Exercise requirements
Among the entries that follow, find every line with the word "August" and copy it.

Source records
+--

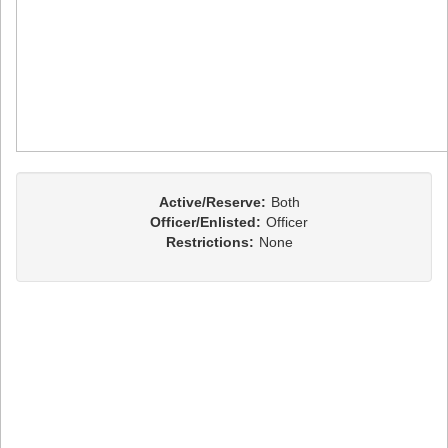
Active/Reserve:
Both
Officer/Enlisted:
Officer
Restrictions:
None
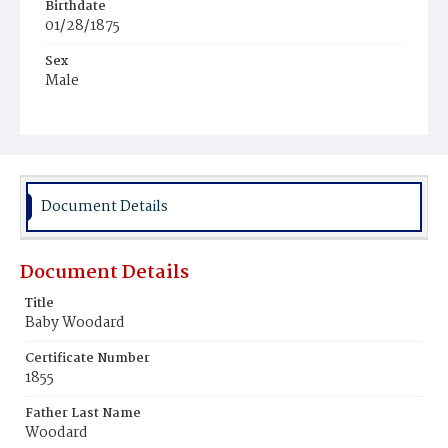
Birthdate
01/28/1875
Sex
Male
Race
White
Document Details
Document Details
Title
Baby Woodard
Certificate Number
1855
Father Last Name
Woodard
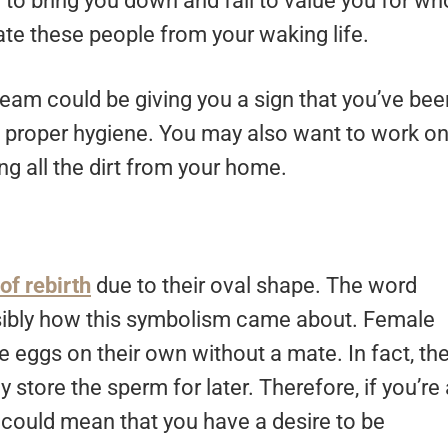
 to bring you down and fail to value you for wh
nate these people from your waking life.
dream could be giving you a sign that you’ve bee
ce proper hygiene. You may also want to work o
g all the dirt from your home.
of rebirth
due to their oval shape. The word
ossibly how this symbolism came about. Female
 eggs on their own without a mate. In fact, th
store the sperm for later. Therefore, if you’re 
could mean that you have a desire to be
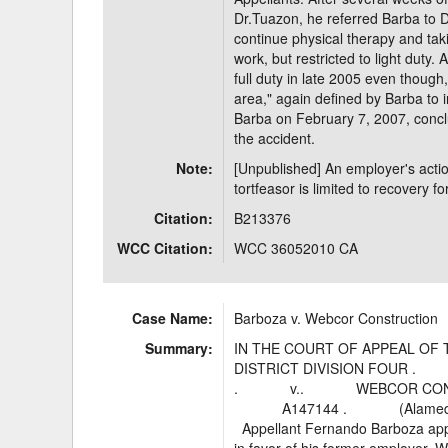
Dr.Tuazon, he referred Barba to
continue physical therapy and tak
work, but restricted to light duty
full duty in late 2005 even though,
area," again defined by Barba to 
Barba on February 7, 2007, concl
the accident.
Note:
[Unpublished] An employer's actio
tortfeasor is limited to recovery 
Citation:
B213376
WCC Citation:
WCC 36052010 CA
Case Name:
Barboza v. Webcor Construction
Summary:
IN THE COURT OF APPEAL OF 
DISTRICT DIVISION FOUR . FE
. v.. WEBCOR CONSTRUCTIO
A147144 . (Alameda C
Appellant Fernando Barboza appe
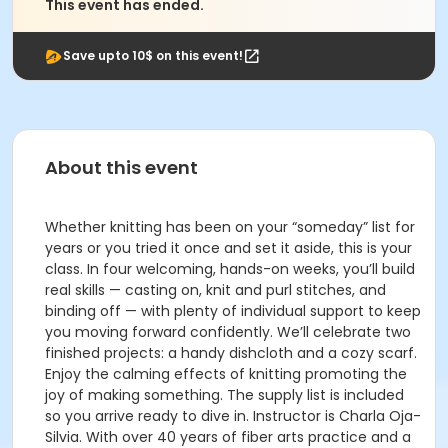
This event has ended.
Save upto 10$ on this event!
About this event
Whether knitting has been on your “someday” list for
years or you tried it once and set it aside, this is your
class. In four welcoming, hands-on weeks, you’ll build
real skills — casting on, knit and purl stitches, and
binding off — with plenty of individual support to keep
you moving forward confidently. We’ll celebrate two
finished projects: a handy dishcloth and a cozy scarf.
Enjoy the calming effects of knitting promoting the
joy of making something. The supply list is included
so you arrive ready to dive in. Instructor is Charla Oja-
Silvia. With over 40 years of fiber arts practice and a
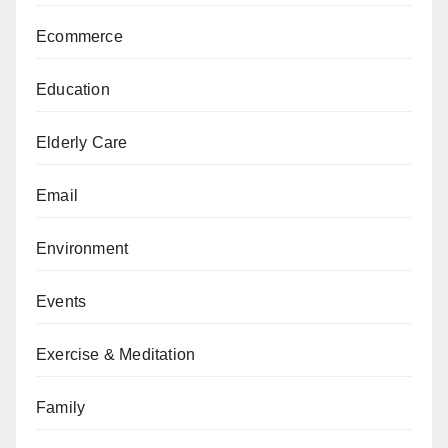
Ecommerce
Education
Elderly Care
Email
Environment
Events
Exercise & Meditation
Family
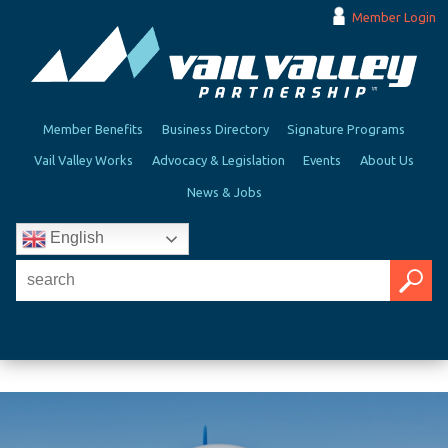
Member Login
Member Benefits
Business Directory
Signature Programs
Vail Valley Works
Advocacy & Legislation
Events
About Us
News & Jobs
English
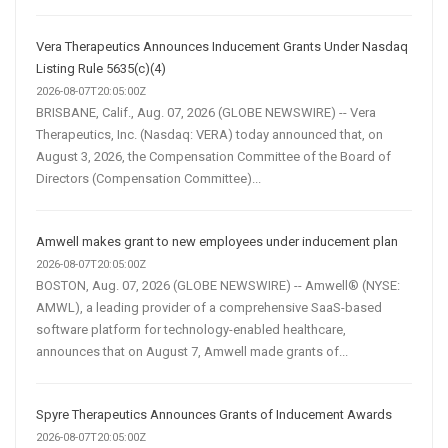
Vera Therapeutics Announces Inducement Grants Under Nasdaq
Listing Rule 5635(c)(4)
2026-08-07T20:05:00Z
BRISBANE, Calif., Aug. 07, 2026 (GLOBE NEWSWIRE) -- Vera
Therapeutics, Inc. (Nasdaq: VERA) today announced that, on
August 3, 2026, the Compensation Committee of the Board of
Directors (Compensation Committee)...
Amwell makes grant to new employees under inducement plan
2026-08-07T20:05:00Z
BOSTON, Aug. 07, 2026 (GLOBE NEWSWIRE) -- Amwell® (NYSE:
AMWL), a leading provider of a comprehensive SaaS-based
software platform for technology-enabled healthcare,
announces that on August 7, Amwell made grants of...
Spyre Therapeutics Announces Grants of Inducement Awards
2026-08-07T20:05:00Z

+--

Solved problem
August 3, 2026, the Compensation Committee of the Board of
announces that on August 7, Amwell made grants of...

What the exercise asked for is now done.